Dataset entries

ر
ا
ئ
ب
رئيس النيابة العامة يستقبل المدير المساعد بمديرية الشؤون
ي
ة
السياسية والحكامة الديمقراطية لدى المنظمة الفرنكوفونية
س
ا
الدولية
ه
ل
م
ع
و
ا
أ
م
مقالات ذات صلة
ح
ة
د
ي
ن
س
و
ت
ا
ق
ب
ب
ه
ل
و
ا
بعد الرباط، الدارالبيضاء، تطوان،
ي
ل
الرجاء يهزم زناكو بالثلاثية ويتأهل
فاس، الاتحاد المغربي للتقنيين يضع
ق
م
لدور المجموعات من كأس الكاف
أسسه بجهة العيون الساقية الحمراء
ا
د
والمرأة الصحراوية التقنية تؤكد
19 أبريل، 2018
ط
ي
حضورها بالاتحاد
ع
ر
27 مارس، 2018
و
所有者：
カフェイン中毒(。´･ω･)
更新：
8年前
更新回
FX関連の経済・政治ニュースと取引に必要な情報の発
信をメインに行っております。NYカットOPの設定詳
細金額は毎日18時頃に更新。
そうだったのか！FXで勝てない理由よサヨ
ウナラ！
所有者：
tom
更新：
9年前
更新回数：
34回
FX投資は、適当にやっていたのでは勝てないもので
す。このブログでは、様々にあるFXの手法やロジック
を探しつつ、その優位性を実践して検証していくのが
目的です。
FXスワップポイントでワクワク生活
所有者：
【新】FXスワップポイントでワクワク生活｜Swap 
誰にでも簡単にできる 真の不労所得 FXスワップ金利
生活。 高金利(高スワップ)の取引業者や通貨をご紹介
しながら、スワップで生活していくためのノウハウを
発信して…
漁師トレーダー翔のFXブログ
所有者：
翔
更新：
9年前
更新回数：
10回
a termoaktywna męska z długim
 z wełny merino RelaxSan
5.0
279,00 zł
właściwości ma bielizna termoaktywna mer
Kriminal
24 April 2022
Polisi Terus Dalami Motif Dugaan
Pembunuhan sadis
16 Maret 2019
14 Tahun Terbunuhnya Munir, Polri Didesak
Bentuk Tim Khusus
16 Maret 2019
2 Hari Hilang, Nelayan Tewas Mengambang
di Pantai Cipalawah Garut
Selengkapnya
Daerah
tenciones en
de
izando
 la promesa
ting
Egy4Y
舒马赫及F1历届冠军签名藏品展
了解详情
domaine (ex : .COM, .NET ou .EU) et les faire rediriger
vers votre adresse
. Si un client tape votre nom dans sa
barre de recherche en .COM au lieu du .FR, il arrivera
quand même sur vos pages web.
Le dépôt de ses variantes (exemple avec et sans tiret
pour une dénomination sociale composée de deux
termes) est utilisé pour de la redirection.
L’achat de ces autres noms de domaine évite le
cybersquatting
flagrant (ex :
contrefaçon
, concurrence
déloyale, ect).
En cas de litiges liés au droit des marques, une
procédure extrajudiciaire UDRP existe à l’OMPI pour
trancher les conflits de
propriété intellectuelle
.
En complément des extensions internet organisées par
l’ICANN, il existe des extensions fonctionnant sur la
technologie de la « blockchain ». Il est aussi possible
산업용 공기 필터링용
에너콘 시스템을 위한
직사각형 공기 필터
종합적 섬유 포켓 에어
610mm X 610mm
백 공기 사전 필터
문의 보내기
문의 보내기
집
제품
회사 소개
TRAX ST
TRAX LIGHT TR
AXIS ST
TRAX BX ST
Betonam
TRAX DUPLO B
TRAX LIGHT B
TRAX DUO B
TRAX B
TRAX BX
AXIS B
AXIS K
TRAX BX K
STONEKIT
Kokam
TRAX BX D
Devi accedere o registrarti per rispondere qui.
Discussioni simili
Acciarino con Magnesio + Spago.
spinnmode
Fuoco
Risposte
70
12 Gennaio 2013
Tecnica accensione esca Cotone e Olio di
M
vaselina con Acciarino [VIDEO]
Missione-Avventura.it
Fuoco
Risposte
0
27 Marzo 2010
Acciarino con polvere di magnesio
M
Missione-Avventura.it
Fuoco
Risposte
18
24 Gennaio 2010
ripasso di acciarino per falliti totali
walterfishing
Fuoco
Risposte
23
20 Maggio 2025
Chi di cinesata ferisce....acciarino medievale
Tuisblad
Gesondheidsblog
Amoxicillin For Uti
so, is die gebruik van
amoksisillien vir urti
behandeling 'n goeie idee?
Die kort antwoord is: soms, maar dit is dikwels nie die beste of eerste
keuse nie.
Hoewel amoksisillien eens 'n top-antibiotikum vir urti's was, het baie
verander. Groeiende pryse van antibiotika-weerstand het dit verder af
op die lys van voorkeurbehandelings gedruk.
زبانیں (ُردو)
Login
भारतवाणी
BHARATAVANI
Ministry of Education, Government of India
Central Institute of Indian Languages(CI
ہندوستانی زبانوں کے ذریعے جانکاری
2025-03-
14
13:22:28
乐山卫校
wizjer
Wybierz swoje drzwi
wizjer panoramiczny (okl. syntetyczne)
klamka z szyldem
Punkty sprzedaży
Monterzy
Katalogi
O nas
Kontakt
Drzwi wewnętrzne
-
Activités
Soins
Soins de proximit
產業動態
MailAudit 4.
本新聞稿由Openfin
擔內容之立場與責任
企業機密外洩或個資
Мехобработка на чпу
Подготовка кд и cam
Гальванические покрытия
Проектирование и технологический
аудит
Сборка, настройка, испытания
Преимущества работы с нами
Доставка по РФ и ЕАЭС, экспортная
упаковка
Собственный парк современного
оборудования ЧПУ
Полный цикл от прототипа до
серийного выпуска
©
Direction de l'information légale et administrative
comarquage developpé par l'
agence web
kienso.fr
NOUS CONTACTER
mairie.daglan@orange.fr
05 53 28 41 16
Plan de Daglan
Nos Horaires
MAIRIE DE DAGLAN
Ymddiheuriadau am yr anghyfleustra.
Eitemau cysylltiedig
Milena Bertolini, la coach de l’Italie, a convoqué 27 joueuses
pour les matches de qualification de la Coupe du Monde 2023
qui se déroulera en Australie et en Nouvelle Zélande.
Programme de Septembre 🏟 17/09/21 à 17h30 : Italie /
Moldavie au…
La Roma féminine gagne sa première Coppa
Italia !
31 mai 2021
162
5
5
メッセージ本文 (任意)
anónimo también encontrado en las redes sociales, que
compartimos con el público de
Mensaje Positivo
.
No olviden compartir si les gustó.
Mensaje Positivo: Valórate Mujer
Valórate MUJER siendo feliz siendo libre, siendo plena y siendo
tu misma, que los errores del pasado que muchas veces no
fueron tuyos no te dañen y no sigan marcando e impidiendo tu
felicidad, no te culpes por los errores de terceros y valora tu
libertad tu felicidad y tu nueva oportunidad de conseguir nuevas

§ BRIEF
Each entry must be printed again exactly as given.

§ WRITTEN SOLUTION
ر
ا
ئ
ب
رئيس النيابة العامة يستقبل المدير المساعد بمديرية الشؤون
ي
ة
السياسية والحكامة الديمقراطية لدى المنظمة الفرنكوفونية
س
ا
الدولية
ه
ل
م
ع
و
ا
أ
م
مقالات ذات صلة
ح
ة
د
ي
ن
س
و
ت
ا
ق
ب
ب
ه
ل
و
ا
بعد الرباط، الدارالبيضاء، تطوان،
ي
ل
الرجاء يهزم زناكو بالثلاثية ويتأهل
فاس، الاتحاد المغربي للتقنيين يضع
ق
م
لدور المجموعات من كأس الكاف
أسسه بجهة العيون الساقية الحمراء
ا
د
والمرأة الصحراوية التقنية تؤكد
19 أبريل، 2018
ط
ي
حضورها بالاتحاد
ع
ر
27 مارس، 2018
و
所有者：
カフェイン中毒(。´･ω･)
更新：
8年前
更新回
FX関連の経済・政治ニュースと取引に必要な情報の発
信をメインに行っております。NYカットOPの設定詳
細金額は毎日18時頃に更新。
そうだったのか！FXで勝てない理由よサヨ
ウナラ！
所有者：
tom
更新：
9年前
更新回数：
34回
FX投資は、適当にやっていたのでは勝てないもので
す。このブログでは、様々にあるFXの手法やロジック
を探しつつ、その優位性を実践して検証していくのが
目的です。
FXスワップポイントでワクワク生活
所有者：
【新】FXスワップポイントでワクワク生活｜Swap 
誰にでも簡単にできる 真の不労所得 FXスワップ金利
生活。 高金利(高スワップ)の取引業者や通貨をご紹介
しながら、スワップで生活していくためのノウハウを
発信して…
漁師トレーダー翔のFXブログ
所有者：
翔
更新：
9年前
更新回数：
10回
a termoaktywna męska z długim
 z wełny merino RelaxSan
5.0
279,00 zł
właściwości ma bielizna termoaktywna mer
Kriminal
24 April 2022
Polisi Terus Dalami Motif Dugaan
Pembunuhan sadis
16 Maret 2019
14 Tahun Terbunuhnya Munir, Polri Didesak
Bentuk Tim Khusus
16 Maret 2019
2 Hari Hilang, Nelayan Tewas Mengambang
di Pantai Cipalawah Garut
Selengkapnya
Daerah
tenciones en
de
izando
 la promesa
ting
Egy4Y
舒马赫及F1历届冠军签名藏品展
了解详情
domaine (ex : .COM, .NET ou .EU) et les faire rediriger
vers votre adresse
. Si un client tape votre nom dans sa
barre de recherche en .COM au lieu du .FR, il arrivera
quand même sur vos pages web.
Le dépôt de ses variantes (exemple avec et sans tiret
pour une dénomination sociale composée de deux
termes) est utilisé pour de la redirection.
L’achat de ces autres noms de domaine évite le
cybersquatting
flagrant (ex :
contrefaçon
, concurrence
déloyale, ect).
En cas de litiges liés au droit des marques, une
procédure extrajudiciaire UDRP existe à l’OMPI pour
trancher les conflits de
propriété intellectuelle
.
En complément des extensions internet organisées par
l’ICANN, il existe des extensions fonctionnant sur la
technologie de la « blockchain ». Il est aussi possible
산업용 공기 필터링용
에너콘 시스템을 위한
직사각형 공기 필터
종합적 섬유 포켓 에어
610mm X 610mm
백 공기 사전 필터
문의 보내기
문의 보내기
집
제품
회사 소개
TRAX ST
TRAX LIGHT TR
AXIS ST
TRAX BX ST
Betonam
TRAX DUPLO B
TRAX LIGHT B
TRAX DUO B
TRAX B
TRAX BX
AXIS B
AXIS K
TRAX BX K
STONEKIT
Kokam
TRAX BX D
Devi accedere o registrarti per rispondere qui.
Discussioni simili
Acciarino con Magnesio + Spago.
spinnmode
Fuoco
Risposte
70
12 Gennaio 2013
Tecnica accensione esca Cotone e Olio di
M
vaselina con Acciarino [VIDEO]
Missione-Avventura.it
Fuoco
Risposte
0
27 Marzo 2010
Acciarino con polvere di magnesio
M
Missione-Avventura.it
Fuoco
Risposte
18
24 Gennaio 2010
ripasso di acciarino per falliti totali
walterfishing
Fuoco
Risposte
23
20 Maggio 2025
Chi di cinesata ferisce....acciarino medievale
Tuisblad
Gesondheidsblog
Amoxicillin For Uti
so, is die gebruik van
amoksisillien vir urti
behandeling 'n goeie idee?
Die kort antwoord is: soms, maar dit is dikwels nie die beste of eerste
keuse nie.
Hoewel amoksisillien eens 'n top-antibiotikum vir urti's was, het baie
verander. Groeiende pryse van antibiotika-weerstand het dit verder af
op die lys van voorkeurbehandelings gedruk.
زبانیں (ُردو)
Login
भारतवाणी
BHARATAVANI
Ministry of Education, Government of India
Central Institute of Indian Languages(CI
ہندوستانی زبانوں کے ذریعے جانکاری
2025-03-
14
13:22:28
乐山卫校
wizjer
Wybierz swoje drzwi
wizjer panoramiczny (okl. syntetyczne)
klamka z szyldem
Punkty sprzedaży
Monterzy
Katalogi
O nas
Kontakt
Drzwi wewnętrzne
-
Activités
Soins
Soins de proximit
產業動態
MailAudit 4.
本新聞稿由Openfin
擔內容之立場與責任
企業機密外洩或個資
Мехобработка на чпу
Подготовка кд и cam
Гальванические покрытия
Проектирование и технологический
аудит
Сборка, настройка, испытания
Преимущества работы с нами
Доставка по РФ и ЕАЭС, экспортная
упаковка
Собственный парк современного
оборудования ЧПУ
Полный цикл от прототипа до
серийного выпуска
©
Direction de l'information légale et administrative
comarquage developpé par l'
agence web
kienso.fr
NOUS CONTACTER
mairie.daglan@orange.fr
05 53 28 41 16
Plan de Daglan
Nos Horaires
MAIRIE DE DAGLAN
Ymddiheuriadau am yr anghyfleustra.
Eitemau cysylltiedig
Milena Bertolini, la coach de l’Italie, a convoqué 27 joueuses
pour les matches de qualification de la Coupe du Monde 2023
qui se déroulera en Australie et en Nouvelle Zélande.
Programme de Septembre 🏟 17/09/21 à 17h30 : Italie /
Moldavie au…
La Roma féminine gagne sa première Coppa
Italia !
31 mai 2021
162
5
5
メッセージ本文 (任意)
anónimo también encontrado en las redes sociales, que
compartimos con el público de
Mensaje Positivo
.
No olviden compartir si les gustó.
Mensaje Positivo: Valórate Mujer
Valórate MUJER siendo feliz siendo libre, siendo plena y siendo
tu misma, que los errores del pasado que muchas veces no
fueron tuyos no te dañen y no sigan marcando e impidiendo tu
felicidad, no te culpes por los errores de terceros y valora tu
libertad tu felicidad y tu nueva oportunidad de conseguir nuevas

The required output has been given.